__Task 1__
According to the passage on the server components, what value does the adjusted proximity value take by default?
__Task 2__
Retype part of the passage on the server components, starting with "FIG. 8 represents" and going on through "in the art.".

__Text shown__
FIG. 8 represents the components of the server 200 system. A proxy component 810 comprises communication means to manage the communications with the clients through communication network 250. Example of communication means are an Ethernet port with TCP/IP and HTTP/HTTPS protocols; other communication means are also possible. The proxy communication receives every client request and then dispatches them to the appropriate component of server 200. When the server component response is ready, the proxy component 810 forwards it to the client that initiated the request. The proxy component 810 is also in charge with securing the communications, by means of authentication and/or encryption methods, as well as identifying the client version and dispatching the request accordingly, as known by one skilled in the art.

In order to transmit its undirected graph data to the server 200, each client 100a, 100b, 100c uploads separately the information data characterizing each node and each edge from its graph to a merging component 820 in the server 200 through the proxy component 810. The merger component 820 merges the uploaded client graphs into a consolidated overall graph, represented by a media item nodes database 824 and a proximity edge database 822. In other embodiments, the media item nodes and the media proximity edges may be stored as different records in the same database by the merger component 820.

In the media node database 824, each media item is associated with a media node unique identifier and a set of features associated with the media item, such as for instance in the case of music, the metadata information (title, genre, artist name, album name, year, duration, ...), the music intrinsic features and its the corresponding fingerprint value.

In the proximity database 822, each edge is associated with an edge unique identifier, the media node unique identifiers of the two end nodes connected by the edge, their initial computed proximity value, the positive valuation number cumulated from end users valuation, the negative valuation number cumulated from end users valuation, and the adjusted proximity value dynamically computed by server 200 from the end users data (by default, equal to the initial computed proximity value).

__Listed entries__
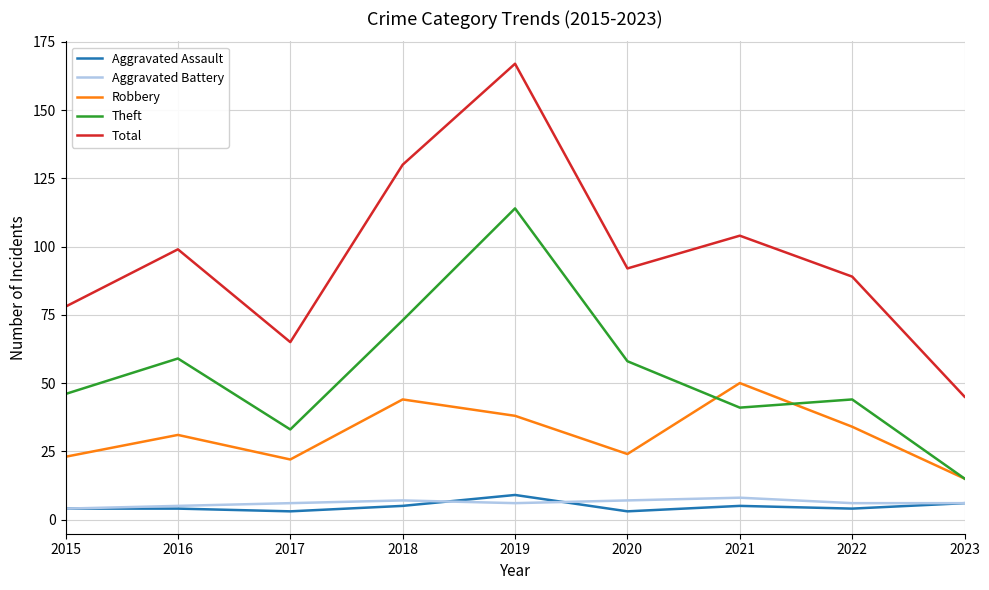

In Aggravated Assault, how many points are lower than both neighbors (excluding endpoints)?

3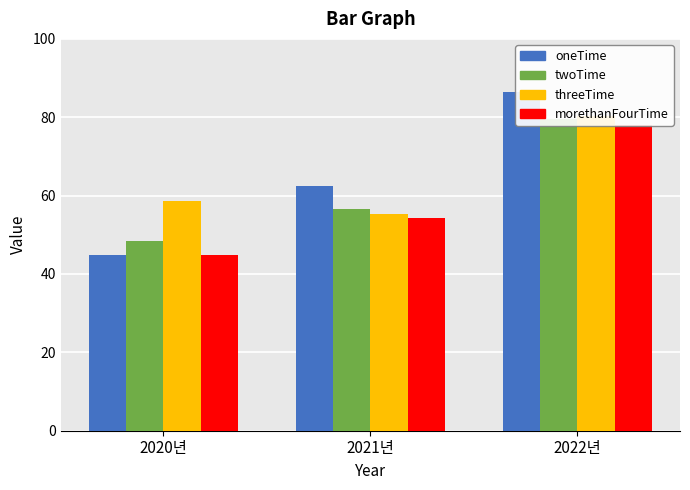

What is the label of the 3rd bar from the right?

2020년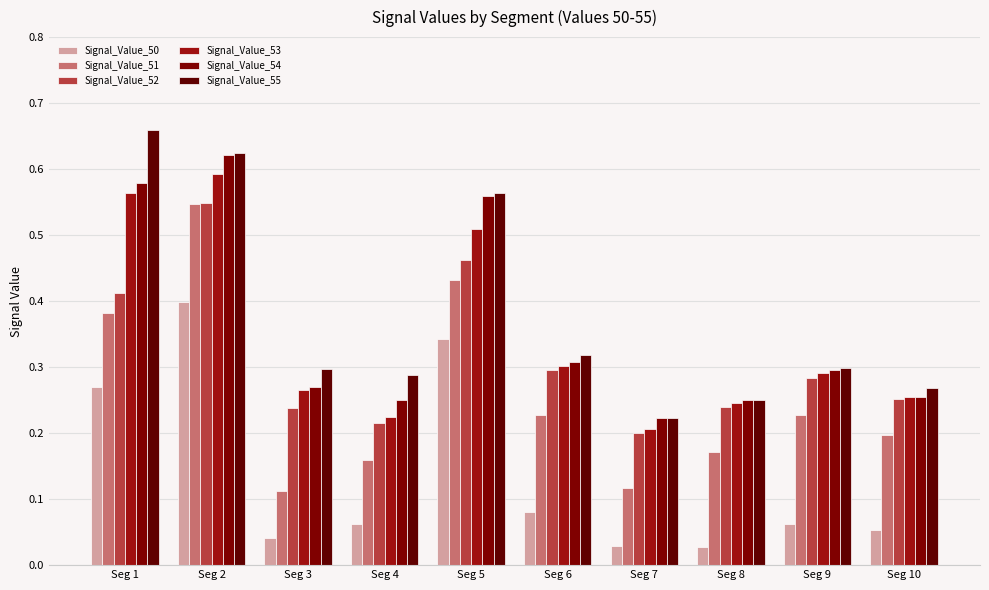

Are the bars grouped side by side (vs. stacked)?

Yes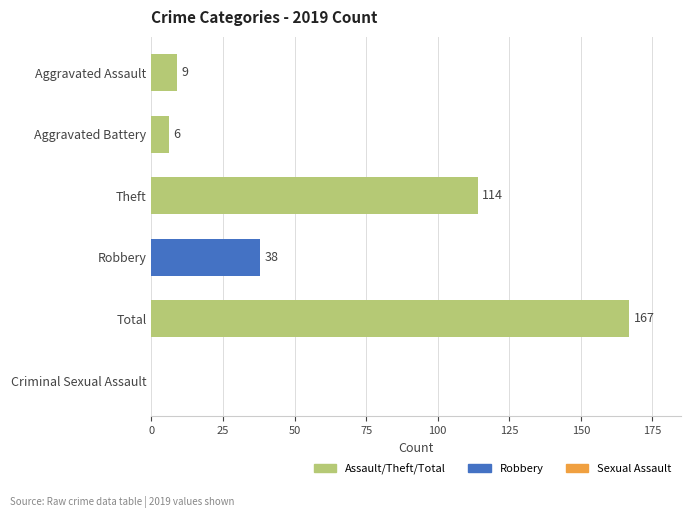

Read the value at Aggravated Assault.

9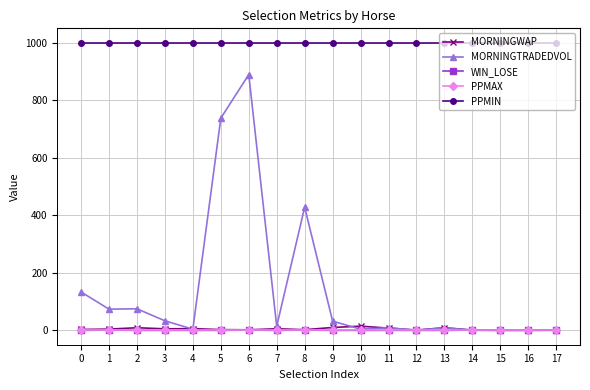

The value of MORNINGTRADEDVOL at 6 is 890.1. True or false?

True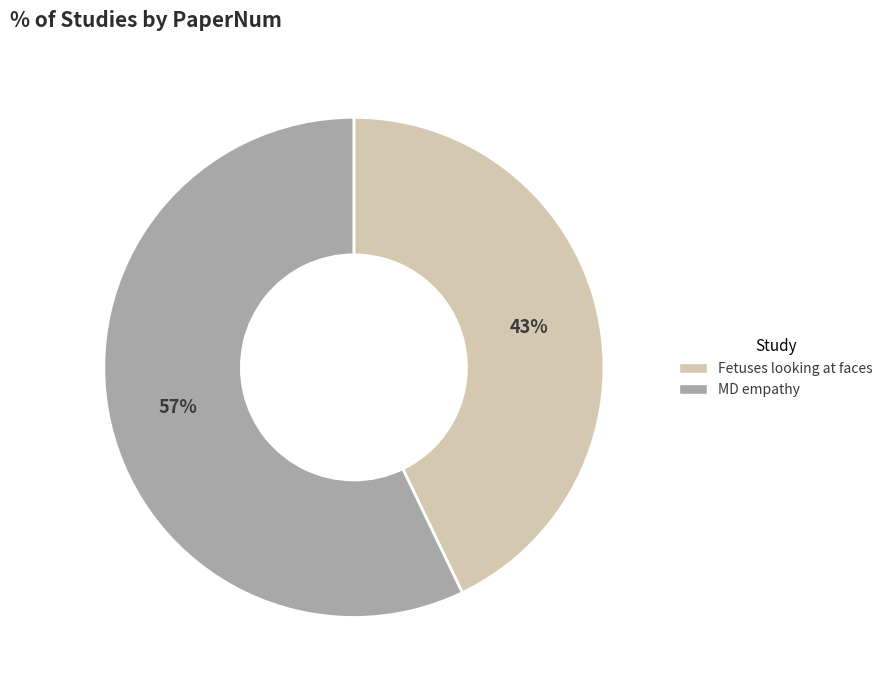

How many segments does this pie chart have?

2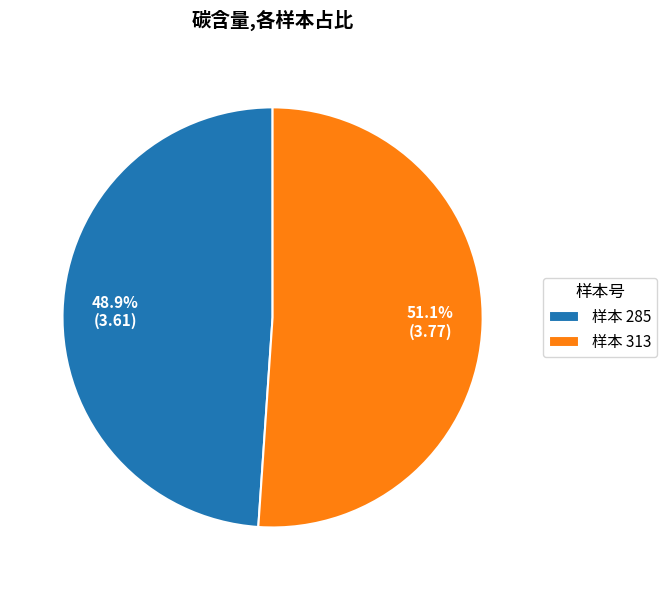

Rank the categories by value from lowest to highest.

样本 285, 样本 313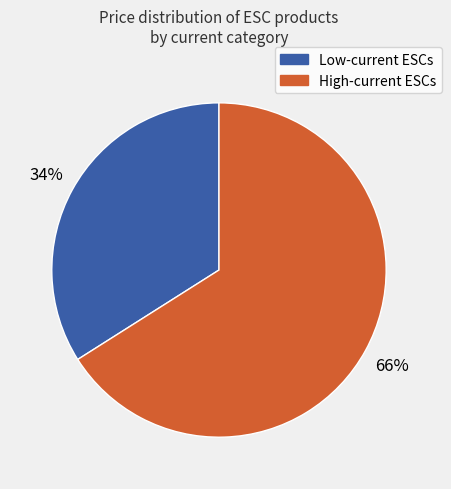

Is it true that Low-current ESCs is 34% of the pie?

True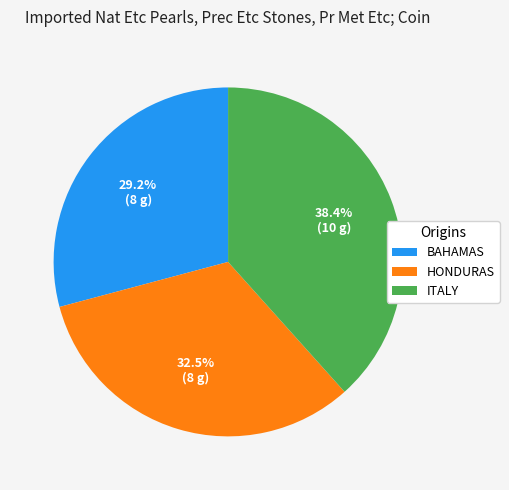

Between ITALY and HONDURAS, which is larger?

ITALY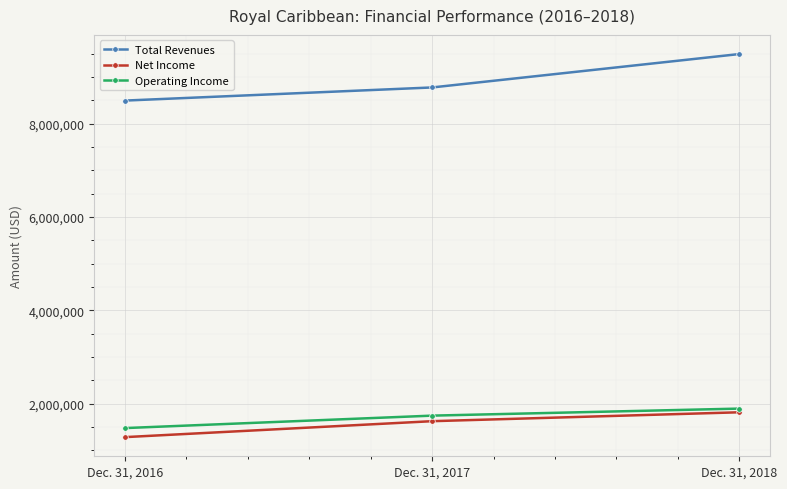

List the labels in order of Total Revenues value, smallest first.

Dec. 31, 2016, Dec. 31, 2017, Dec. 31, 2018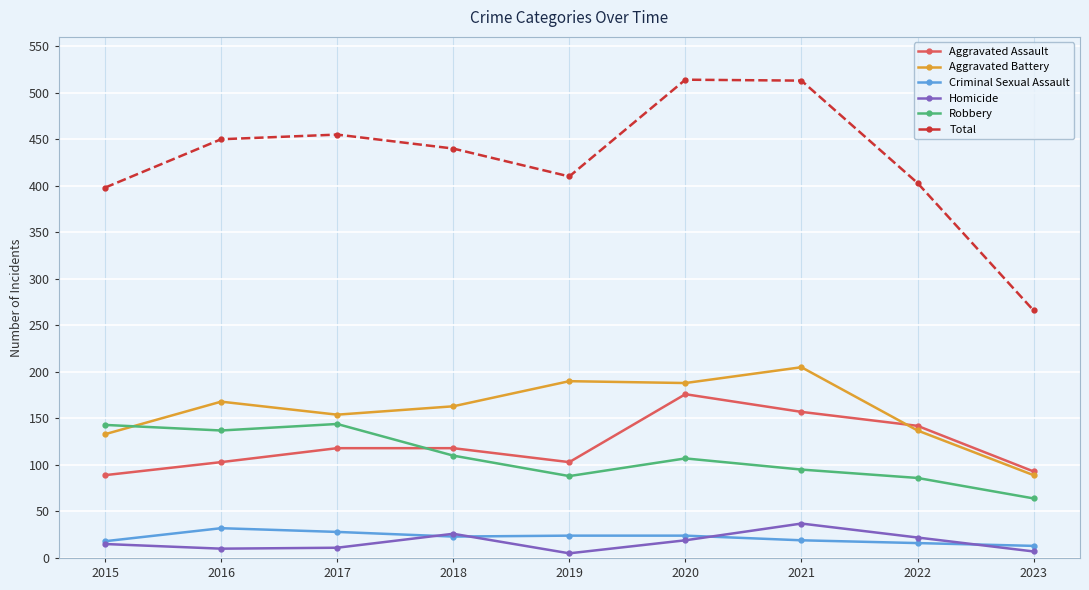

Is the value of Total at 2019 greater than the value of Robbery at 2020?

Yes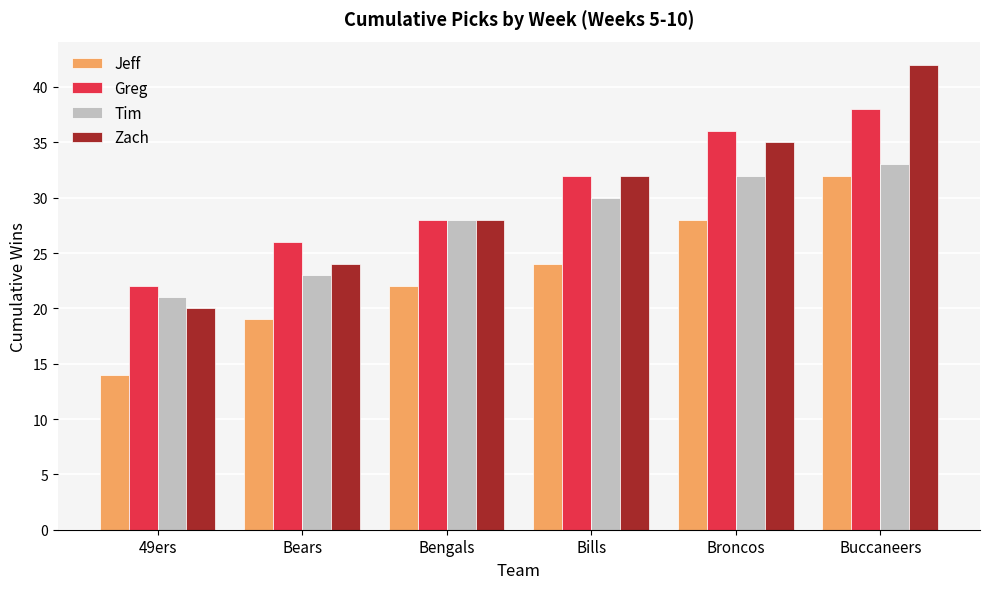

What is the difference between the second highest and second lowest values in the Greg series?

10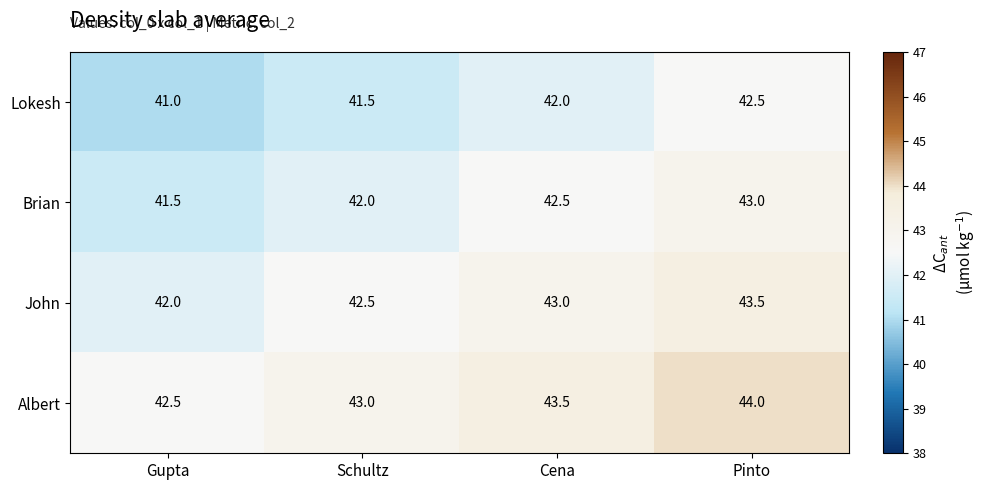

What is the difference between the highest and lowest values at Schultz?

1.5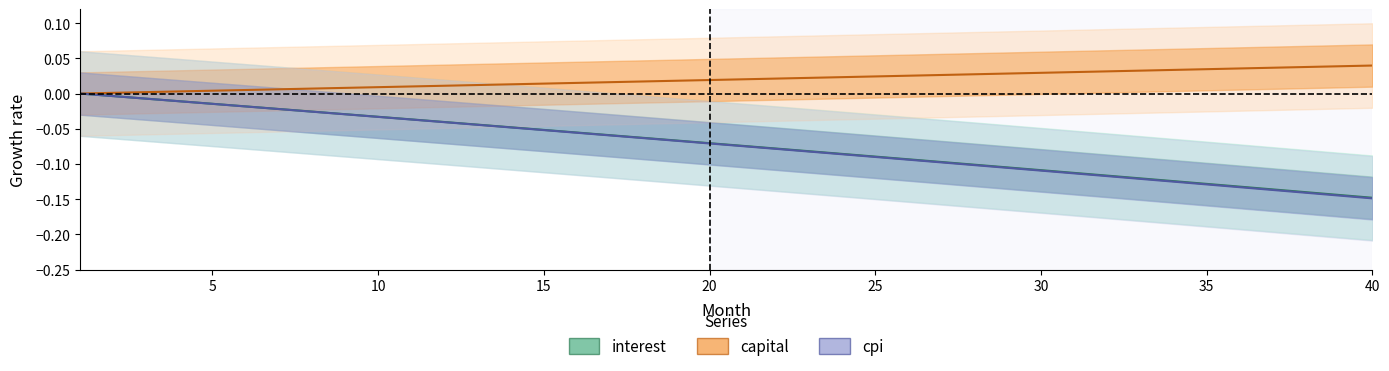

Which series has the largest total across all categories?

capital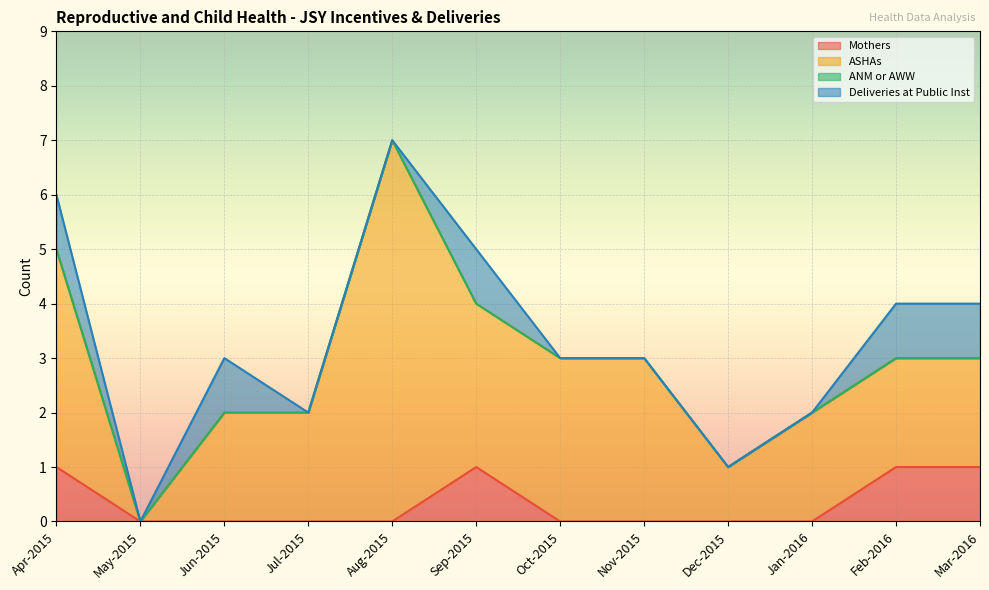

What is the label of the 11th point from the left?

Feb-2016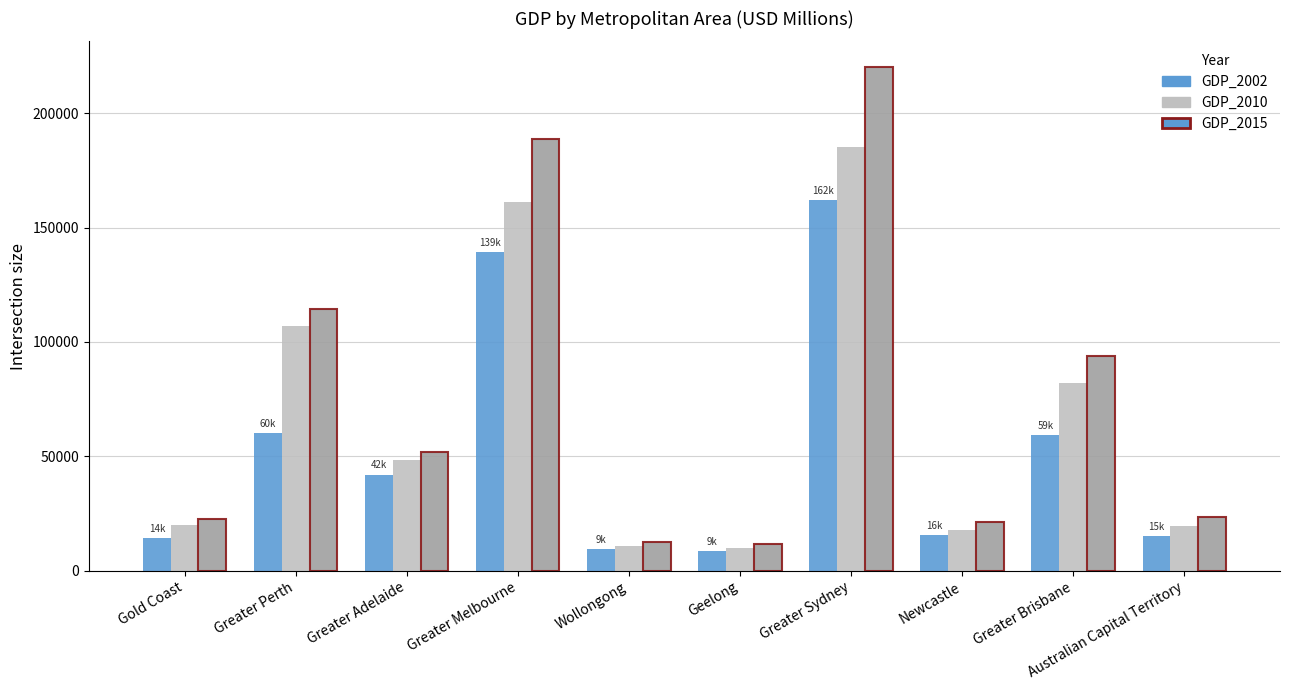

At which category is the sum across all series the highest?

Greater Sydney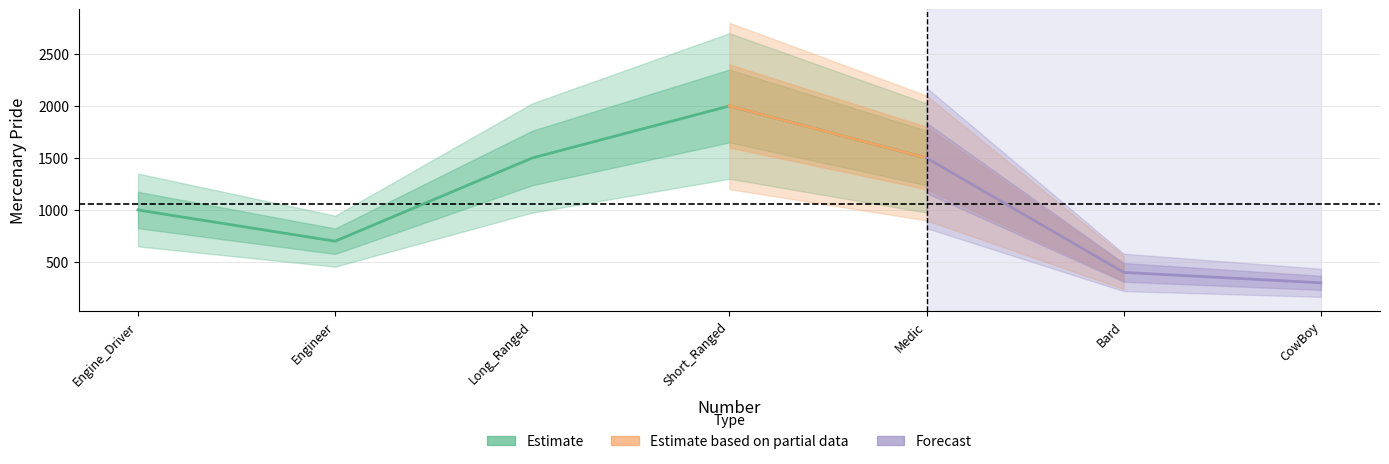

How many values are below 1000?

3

__Result 1__
By default, it equals the initial computed proximity value.

__Result 2__
FIG. 8 represents the components of the server 200 system. A proxy component 810 comprises communication means to manage the communications with the clients through communication network 250. Example of communication means are an Ethernet port with TCP/IP and HTTP/HTTPS protocols; other communication means are also possible. The proxy communication receives every client request and then dispatches them to the appropriate component of server 200. When the server component response is ready, the proxy component 810 forwards it to the client that initiated the request. The proxy component 810 is also in charge with securing the communications, by means of authentication and/or encryption methods, as well as identifying the client version and dispatching the request accordingly, as known by one skilled in the art.